◆ Consignes de travail
A) Pour chacune des affirmations (i), (ii) et (iii), indiquez par oui ou par non si elle concorde avec le compte rendu de concert, en citant textuellement les mots qui tranchent. (i) SND est un duo anglais dont le troisième album est paru chez Mille Plateaux. (ii) L’ouverture bruitiste de Jim O’Rourke s’étend sur une dizaine de minutes. (iii) La prestation de Req s’apparente davantage à un DJ set qu’à un live.
B) Poursuivez le compte rendu de concert à partir de sa dernière phrase.

◆ Extrait du texte
↓

On ne restera pas longtemps devant Req (Warp), sa prestation ressemblant plus à un DJ set qu’à un véritable live, et on reviendra pour SND, duo anglais ayant sorti l’an dernier leur troisième album chez Mille Plateaux. Un joli concert d’electronica minimale et retenue, mais pas débordant d’originalité. On regrettera par contre leur attitude distante, se demandant si ça ne serait pas pareil s’ils n’étaient pas là... Les lives au laptop n’étant pas particulièrement excitants, si les artistes n’essayent même pas de donner un peu de corps à leur musique, autant se contenter d’écouter le disque.

Cette remarque ne concerne heureusement pas Jim O’Rourke qui jouait juste après. Derrière ses machines et laptop il commence de façon très bruitiste, ça bourdonne dans tous les sens, ça fourmille de petits bleeps très bruts, tout ça pendant un peu plus d’une minute, après quoi il calme le jeu tout en gardant ce type de sonorités. Il passe ensuite à une musique classique contemporaine, électroacoustique avec bruitages noise et piano free, quelques passages plus atmosphériques jusqu’à une longue plage linéaire d’une dizaine de minute, un drone électronique laissant le public en apesanteur, le souffle coupé, le temps arrêté.

↑

◆ Matériel présenté
↓

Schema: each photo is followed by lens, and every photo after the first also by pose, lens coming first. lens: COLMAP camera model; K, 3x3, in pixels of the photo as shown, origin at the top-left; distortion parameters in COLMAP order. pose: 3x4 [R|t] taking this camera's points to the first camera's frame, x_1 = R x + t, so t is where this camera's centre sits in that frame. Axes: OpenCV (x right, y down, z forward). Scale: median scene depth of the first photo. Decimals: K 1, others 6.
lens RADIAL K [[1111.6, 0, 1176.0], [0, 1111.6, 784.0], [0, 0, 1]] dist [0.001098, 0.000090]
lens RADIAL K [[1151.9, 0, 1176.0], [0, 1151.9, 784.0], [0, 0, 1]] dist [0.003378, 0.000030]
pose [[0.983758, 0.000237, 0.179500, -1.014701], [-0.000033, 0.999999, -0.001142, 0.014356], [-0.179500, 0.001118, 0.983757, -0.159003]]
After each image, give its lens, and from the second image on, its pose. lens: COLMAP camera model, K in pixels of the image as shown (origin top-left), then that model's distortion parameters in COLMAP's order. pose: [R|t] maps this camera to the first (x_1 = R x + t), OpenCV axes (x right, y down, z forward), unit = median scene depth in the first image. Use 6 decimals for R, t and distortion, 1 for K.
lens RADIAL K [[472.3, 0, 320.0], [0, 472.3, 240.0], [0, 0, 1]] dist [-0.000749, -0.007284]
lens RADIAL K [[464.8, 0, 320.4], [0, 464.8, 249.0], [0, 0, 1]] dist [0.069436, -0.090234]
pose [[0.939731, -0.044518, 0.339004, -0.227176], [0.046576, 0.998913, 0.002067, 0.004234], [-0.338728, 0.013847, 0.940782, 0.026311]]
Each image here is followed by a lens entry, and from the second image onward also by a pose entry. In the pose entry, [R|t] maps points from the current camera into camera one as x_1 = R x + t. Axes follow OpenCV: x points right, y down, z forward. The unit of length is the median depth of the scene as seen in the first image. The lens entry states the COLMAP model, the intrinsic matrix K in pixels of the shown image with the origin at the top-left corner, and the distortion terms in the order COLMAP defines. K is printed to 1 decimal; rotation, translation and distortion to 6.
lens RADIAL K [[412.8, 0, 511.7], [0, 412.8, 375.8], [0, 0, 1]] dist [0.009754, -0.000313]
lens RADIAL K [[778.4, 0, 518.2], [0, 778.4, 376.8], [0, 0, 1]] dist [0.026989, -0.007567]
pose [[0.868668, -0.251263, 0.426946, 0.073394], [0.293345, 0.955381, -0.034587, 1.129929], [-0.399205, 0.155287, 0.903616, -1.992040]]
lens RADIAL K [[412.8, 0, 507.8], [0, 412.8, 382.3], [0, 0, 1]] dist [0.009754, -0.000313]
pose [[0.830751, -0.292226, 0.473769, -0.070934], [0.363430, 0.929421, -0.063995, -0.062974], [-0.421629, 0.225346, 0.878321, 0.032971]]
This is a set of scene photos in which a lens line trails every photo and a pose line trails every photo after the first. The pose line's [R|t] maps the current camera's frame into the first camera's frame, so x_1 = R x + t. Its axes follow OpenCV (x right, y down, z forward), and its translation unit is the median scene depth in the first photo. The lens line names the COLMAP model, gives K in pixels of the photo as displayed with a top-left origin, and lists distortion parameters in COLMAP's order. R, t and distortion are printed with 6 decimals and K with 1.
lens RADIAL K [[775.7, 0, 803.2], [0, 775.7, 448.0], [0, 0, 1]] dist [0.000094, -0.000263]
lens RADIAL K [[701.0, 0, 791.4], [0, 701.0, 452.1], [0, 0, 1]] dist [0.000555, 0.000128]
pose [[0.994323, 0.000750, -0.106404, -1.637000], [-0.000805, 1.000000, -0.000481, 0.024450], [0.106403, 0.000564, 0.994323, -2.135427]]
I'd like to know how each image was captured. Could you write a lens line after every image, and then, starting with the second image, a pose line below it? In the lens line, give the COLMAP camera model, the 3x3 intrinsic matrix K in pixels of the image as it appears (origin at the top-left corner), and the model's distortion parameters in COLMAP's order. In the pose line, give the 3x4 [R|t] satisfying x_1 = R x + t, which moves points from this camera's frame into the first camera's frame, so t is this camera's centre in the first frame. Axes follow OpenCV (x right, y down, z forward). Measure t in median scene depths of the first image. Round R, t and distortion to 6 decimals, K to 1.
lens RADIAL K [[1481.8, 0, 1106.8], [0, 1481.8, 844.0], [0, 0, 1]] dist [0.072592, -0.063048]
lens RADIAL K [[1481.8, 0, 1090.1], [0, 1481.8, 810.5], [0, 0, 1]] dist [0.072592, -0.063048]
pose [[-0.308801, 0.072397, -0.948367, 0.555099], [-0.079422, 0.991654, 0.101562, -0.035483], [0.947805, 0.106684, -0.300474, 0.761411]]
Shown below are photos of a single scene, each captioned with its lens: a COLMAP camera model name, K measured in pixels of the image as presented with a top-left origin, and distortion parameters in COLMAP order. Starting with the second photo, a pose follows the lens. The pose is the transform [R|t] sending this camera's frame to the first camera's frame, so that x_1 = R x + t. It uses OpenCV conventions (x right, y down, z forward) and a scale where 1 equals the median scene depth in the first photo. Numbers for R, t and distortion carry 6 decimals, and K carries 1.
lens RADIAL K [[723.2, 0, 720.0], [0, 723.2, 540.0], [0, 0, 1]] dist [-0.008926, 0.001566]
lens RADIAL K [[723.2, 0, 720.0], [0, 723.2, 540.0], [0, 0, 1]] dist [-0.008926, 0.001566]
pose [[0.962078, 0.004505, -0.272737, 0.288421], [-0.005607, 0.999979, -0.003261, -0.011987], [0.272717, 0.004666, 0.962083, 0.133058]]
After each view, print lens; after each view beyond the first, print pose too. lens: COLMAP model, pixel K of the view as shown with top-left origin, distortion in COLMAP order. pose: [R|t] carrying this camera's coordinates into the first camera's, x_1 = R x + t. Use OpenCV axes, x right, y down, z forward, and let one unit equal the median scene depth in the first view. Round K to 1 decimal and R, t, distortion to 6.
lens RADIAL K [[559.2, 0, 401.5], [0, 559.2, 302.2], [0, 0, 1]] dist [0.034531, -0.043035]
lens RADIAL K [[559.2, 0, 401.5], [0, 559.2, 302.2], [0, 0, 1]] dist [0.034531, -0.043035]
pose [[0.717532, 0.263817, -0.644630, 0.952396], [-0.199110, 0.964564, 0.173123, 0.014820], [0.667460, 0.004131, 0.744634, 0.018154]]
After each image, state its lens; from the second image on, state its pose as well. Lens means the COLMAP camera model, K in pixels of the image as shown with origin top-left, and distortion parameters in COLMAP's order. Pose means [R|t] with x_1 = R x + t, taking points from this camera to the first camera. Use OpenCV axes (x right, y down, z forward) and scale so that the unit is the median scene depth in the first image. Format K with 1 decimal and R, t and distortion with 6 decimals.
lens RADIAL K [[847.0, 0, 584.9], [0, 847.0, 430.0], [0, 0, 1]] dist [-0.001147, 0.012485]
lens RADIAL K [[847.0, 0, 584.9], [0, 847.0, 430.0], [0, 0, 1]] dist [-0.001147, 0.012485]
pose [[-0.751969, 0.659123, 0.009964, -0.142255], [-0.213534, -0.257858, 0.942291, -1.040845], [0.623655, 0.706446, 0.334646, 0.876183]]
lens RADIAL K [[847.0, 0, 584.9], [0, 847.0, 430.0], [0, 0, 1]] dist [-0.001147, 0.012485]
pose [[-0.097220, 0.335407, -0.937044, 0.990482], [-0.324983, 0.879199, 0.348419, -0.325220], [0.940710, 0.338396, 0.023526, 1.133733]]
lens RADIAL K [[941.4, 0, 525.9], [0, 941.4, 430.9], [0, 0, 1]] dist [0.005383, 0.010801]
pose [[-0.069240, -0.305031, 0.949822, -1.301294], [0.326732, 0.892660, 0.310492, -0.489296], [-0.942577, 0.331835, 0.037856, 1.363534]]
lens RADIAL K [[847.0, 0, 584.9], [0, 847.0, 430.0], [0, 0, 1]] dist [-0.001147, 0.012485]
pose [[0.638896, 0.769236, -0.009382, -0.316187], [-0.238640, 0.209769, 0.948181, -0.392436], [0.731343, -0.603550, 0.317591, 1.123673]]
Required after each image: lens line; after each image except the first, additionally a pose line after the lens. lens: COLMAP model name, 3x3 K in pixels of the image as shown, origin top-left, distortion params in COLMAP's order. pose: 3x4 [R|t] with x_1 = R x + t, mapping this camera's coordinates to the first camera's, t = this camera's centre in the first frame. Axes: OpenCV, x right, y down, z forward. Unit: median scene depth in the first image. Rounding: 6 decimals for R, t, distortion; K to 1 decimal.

↑

◆ Réponses aux consignes
A)
(i) Oui : « duo anglais ayant sorti l’an dernier leur troisième album chez Mille Plateaux ».
(ii) Non : « tout ça pendant un peu plus d’une minute ».
(iii) Oui : « sa prestation ressemblant plus à un DJ set qu’à un véritable live ».

B)
Le dernier morceau, calme et mélodique sera un mélange d’ambient, de musique planante psychédélique et de petits bruitages, très beau. Un superbe concert pendant lequel Jim O’Rourke redoublait d’activité, passant rapidement d’une machine à l’autre.

Les autres stars de la soirée, ce sont Coil. On se dit tout de suite que l’on a affaire à une bande d’allumés, à quelques hippies sur le retour. Les quatre membres du groupe arrivent vêtus d’une combinaison blanche pour les musiciens et d’une chemise de nuit aux manches trop longues pour le chanteur.
Ils produisent une musique ambient inquiétante, ponctuée d’incantations mystérieuses, le tout mis en valeur par une scénographie soignée : projections en fond de scène, projections sur les musiciens aux machines, donnant l’impression de voir des hologrammes tandis que chanteur et percussionniste restent dans la pénombre.
Pourtant le concert ne paraîtra jamais grandiloquent, la mise en scène fait partie de leur musique, de leur univers, et forme un tout cohérent et magique.

Pour Bernard Parmegiani, on se fera avoir. Alors que l’on arrive dans la salle, le concert est commencé. Sur scène, quelqu’un d’un peu âgé triture une guitare et se fait applaudir à la fin des morceaux. Pourtant ce n’est pas là que ça se passe. Il n’y a rien à voir et Parmegiani est au milieu du public, au niveau de la console de mixage.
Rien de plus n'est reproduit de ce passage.